A metodologia do treinamento foi teórico-prática e incluiu uma parte expositiva e várias dinâmicas de grupo com atividades práticas. A estruturação metodológica objetivou conciliar orientação teórica e prática, e criar uma interação dialógica entre o grupo e a prática das abordagens propostas.

Os critérios de inclusão foram: ser estudante do curso de Comunicação Social (Jornalismo), com idade acima de 18 anos, sem experiência em telejornalismo. Foram excluídos os alunos com disfonia e/ou gagueira e os que não cumpriram pelo menos 70% da carga horária do treinamento.

Após a inscrição voluntária, os participantes foram randomizados em dois grupos: Grupo treinamento (GT) e um Grupo controle (GC). O GT foi composto por 12 participantes, sendo oito mulheres e quatro homens. O GC foi composto por 11 estudantes, oito homens e três mulheres. A média de idade dos grupos foi 22 anos.

Para a coleta dos dados, os estudantes de ambos os grupos foram gravados em vídeo, simulando uma passagem de reportagem para a televisão. Com o GT as gravações foram realizadas antes e após o treinamento fonoaudiológico, e com os participantes do GC as gravações ocorreram no intervalo de duas semanas, antes deste grupo ser submetido a qualquer intervenção fonoaudiológica.

Todas as gravações foram realizadas por um mesmo indivíduo, aleatório à pesquisa, que utilizou uma câmera da marca Sony, modelo HDR PJ230. Os participantes ficaram na posição de pé e simularam a leitura de uma passagem de reportagem (momento em que o repórter aparece no vídeo, no local da notícia), cujo texto, de conteúdo sério, foi retirado de um site de telejornal aberto da internet. O tempo estimado de gravação foi de 03 minutos. Cada participante treinou a leitura do texto previamente, por quatro vezes, nos dois momentos.

Após a primeira filmagem, o GT iniciou o treinamento que aconteceu em dois encontros, de quatro horas/cada, durante duas semanas consecutivas. O GC não se submeteu a nenhum outro treinamento para expressividade neste período. Após duas semanas o GC regravou a passagem e só então iniciou o treinamento fonoaudiológico.

Para avaliação do efeito do treinamento, dois procedimentos foram utilizados: avaliação fonoaudiológica dos recursos verbais e gestuais, e uma autoavaliação geral da expressividade. A avaliação dos recursos vocais foi realizada por meio da análise perceptivo-auditiva e os seguintes parâmetros foram estudados: expressão geral, curva melódica, ênfases, pausas, pitch, loudness, velocidade de fala, ressonância e articulação. Os recursos gestuais foram analisados por meio de avaliação visual das filmagens, e os parâmetros considerados foram: postura corporal, gestos, movimentos de cabeça e expressão facial.
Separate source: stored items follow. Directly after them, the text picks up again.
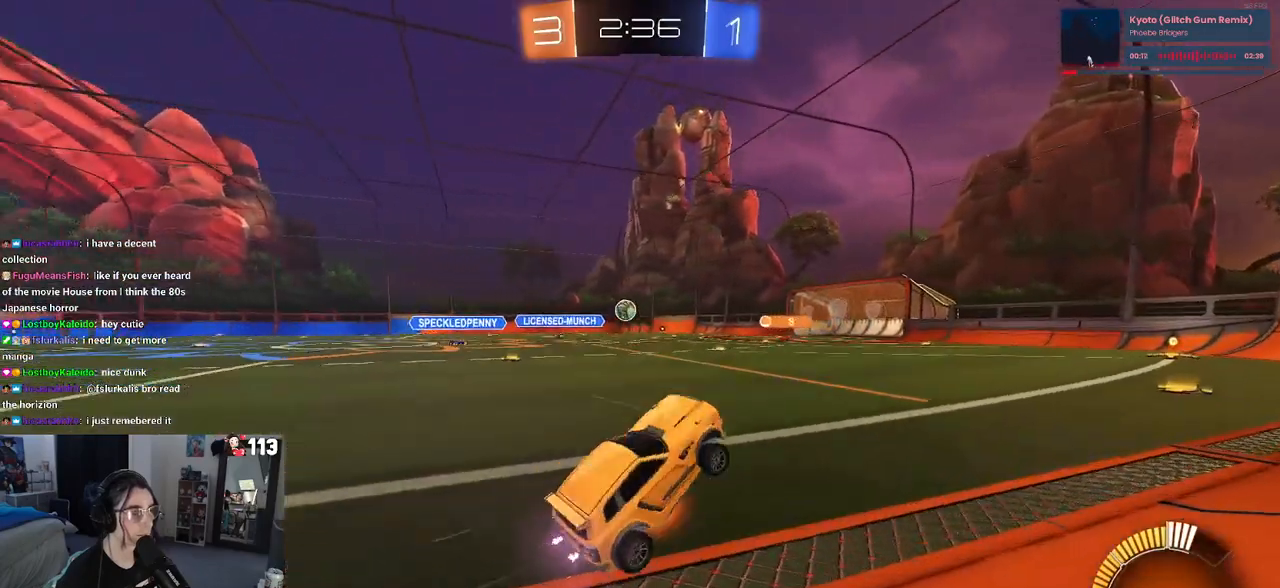
{"buttons": ["R1", "R2"], "left_stick": "center", "right_stick": "center", "events": [[67, "CROSS", "up"], [183, "left_stick", "center"], [250, "R1", "down"]]}
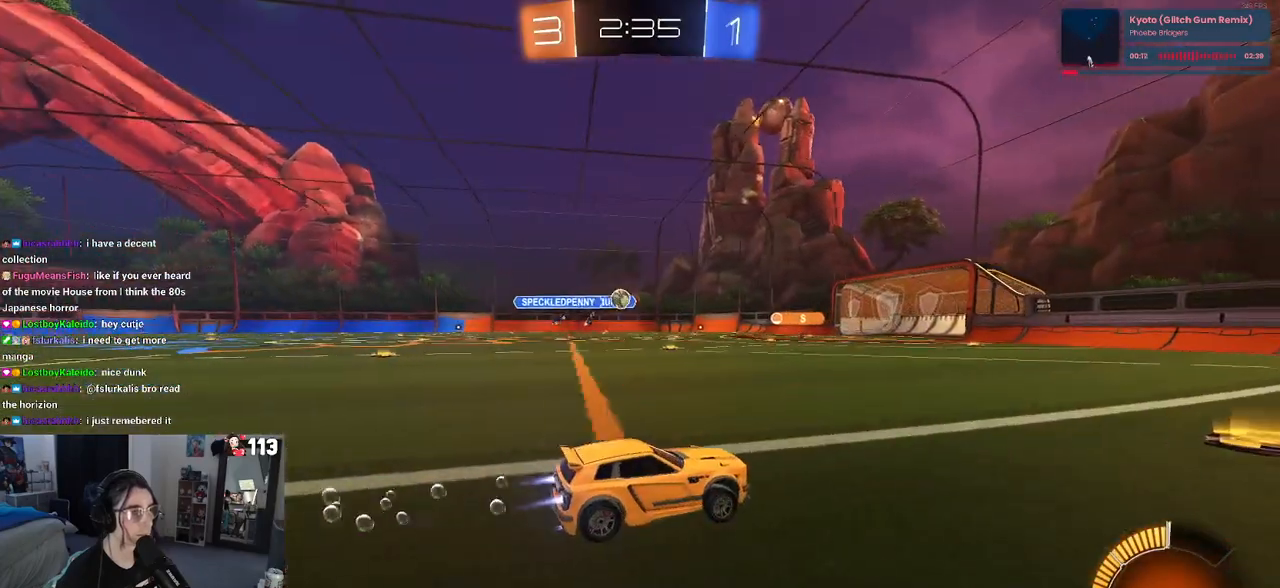
{"buttons": ["R2"], "left_stick": "left", "right_stick": "center", "events": [[350, "R1", "up"], [400, "left_stick", "left"]]}
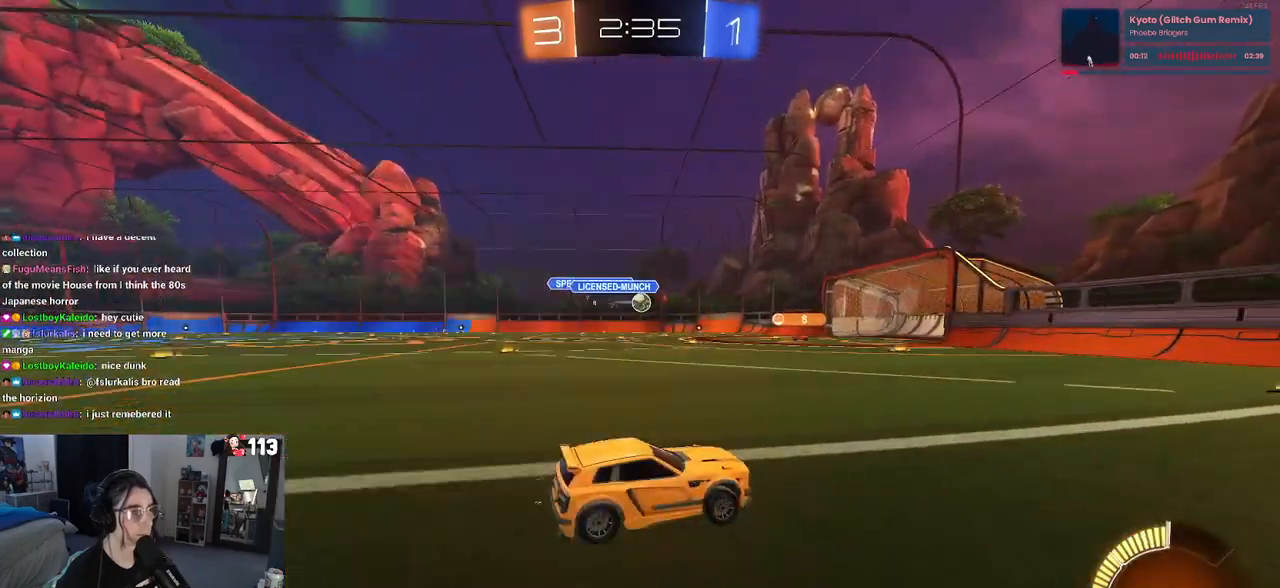
{"buttons": ["R2"], "left_stick": "left", "right_stick": "center", "events": [[117, "left_stick", "center"], [233, "left_stick", "left"], [283, "left_stick", "center"], [350, "left_stick", "left"]]}
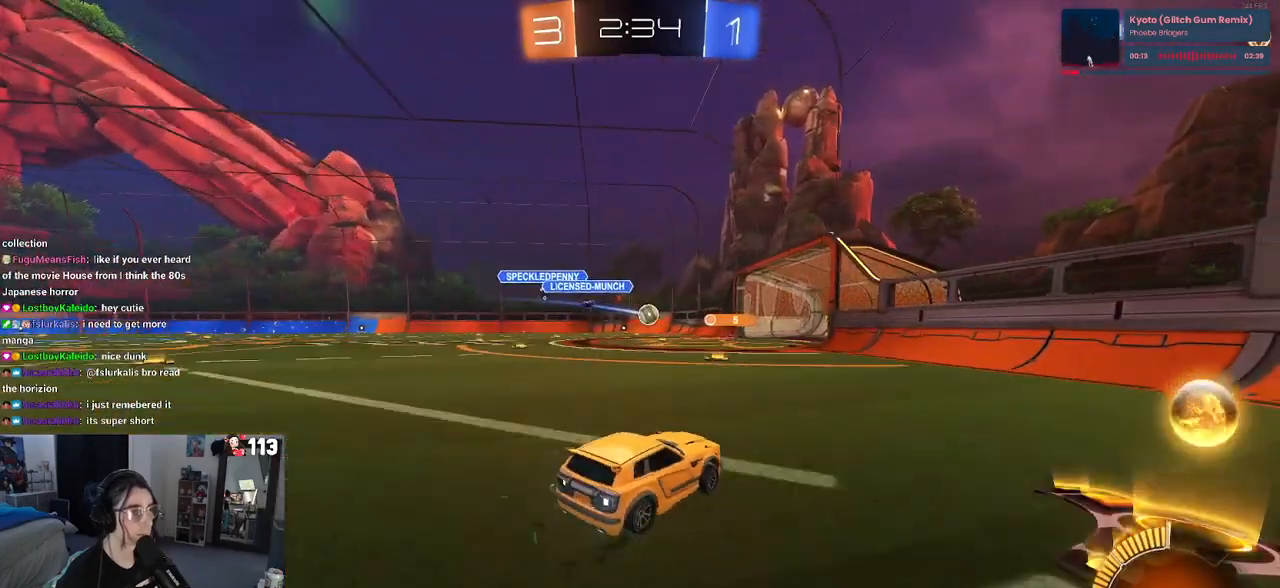
{"buttons": ["R2"], "left_stick": "center", "right_stick": "center", "events": [[250, "left_stick", "center"]]}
A autoavaliação da expressividade constou de duas perguntas: (1ª) Qual a impressão geral da sua expressividade comunicativa, após este treinamento? (2ª) Quanto este tipo de treinamento contribui para sua formação profissional? Os participantes deveriam graduar a resposta da autoavaliação em uma escala analógico-visual de 0 a 10, no qual zero significava impressão muito negativa e dez muito positiva.

Os desfechos das avaliações foram analisados por três avaliadoras, com experiência em fonoaudiologia para telejornalismo, independentes de qualquer procedimento da pesquisa, de forma cega e por tarefa de comparação. Os momentos pré e pós gravação foram aleatorizados e apresentados em pares. Os resultados do GC foram aleatorizados também, entretanto os participantes não se submeteram a nenhuma intervenção no período que antecedeu a 2ª gravação.

Para a tarefa de comparação, as avaliadoras deveriam assinalar se os parâmetros da segunda gravação eram similares, melhores ou piores do que os da primeira gravação considerando, para tanto, os recursos não verbais da comunicação perpassados pela voz e expressão corporal preferidos para o telejornalismo33. Kyrillos LCR, Cotes C, Feijó D. Voz e corpo na TV: a fonoaudiologia a serviço da comunicação. Ed. Globo. São Paulo, 2003.),(66. Kyrillos LCR. Fonoaudiologia e Telejornalismo: Relatos de experiências na Rede Globo de Jornalismo. Ed. Revinter, Rio de Janeiro, 2003.. Por esta razão, as juízas eram fonoaudiólogas especialistas em voz, com experiência de prática em fonoaudiologia com telejornalistas.

Assim sendo, a expressão geral deveria refletir uma psicodinâmica de credibilidade, competência, naturalidade e clareza com predomínio de uma curva melódica atrelada ao conteúdo semântico, sem predomínio de ascendência ou descendência; com ênfases variadas para valorizar a compreensão do texto, com presença de pausas expressivas, pitch tendendo ao grave, uma vez que a matéria tinha conteúdo sério, loudness e velocidade médias, ressonância difusa e articulação precisa para a clareza na transmissão da mensagem. Quanto aos recursos gestuais preferidos33. Kyrillos LCR, Cotes C, Feijó D. Voz e corpo na TV: a fonoaudiologia a serviço da comunicação. Ed. Globo. São Paulo, 2003., foram analisados postura corporal que deveria estar ereta, pontuando o assunto com movimentos de cabeça expressivos de acordo com a notícia33. Kyrillos LCR, Cotes C, Feijó D. Voz e corpo na TV: a fonoaudiologia a serviço da comunicação. Ed. Globo. São Paulo, 2003., uma expressão facial de seriedade pelo assunto, com contato de olhos refletindo uma psicodinâmica de credibilidade, além de pequenosmeneios de cabeça presentes e sem exageros.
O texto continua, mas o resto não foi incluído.